Exercise
Transcribe the entries below without changing a word, and omit every picture.

Data to examine
* * * * *
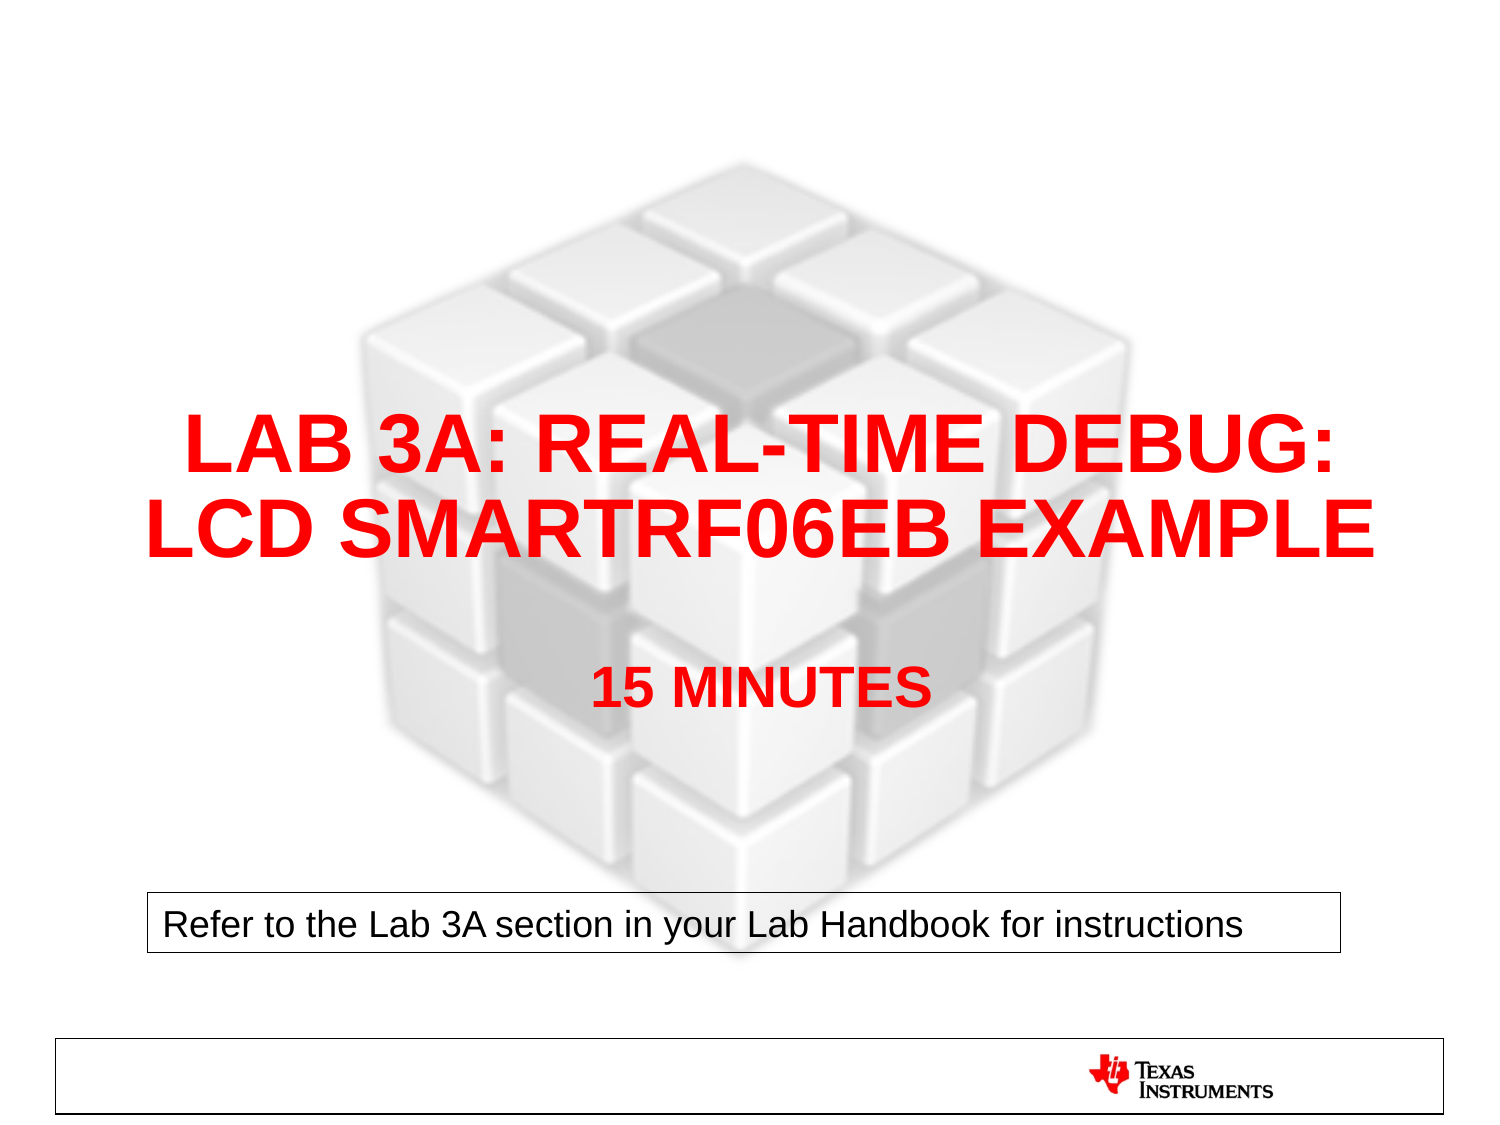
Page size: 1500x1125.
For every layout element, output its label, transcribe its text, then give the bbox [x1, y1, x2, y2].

title Lab 3a: REAL-TIME DEBUG: LCD SmartRF06EB Example 15 minutes [123, 396, 1400, 621]
picture [1087, 1052, 1274, 1099]
text_box Refer to the Lab 3A section in your Lab Handbook for instructions [147, 892, 1341, 953]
* * * * *
Response to this exercise
Page size: 1500x1125.
For every layout element, output its label, transcribe its text, then give the bbox [x1, y1, x2, y2].

title Lab 3a: REAL-TIME DEBUG: LCD SmartRF06EB Example 15 minutes [123, 396, 1400, 621]
picture [1087, 1052, 1274, 1099]
text_box Refer to the Lab 3A section in your Lab Handbook for instructions [147, 892, 1341, 953]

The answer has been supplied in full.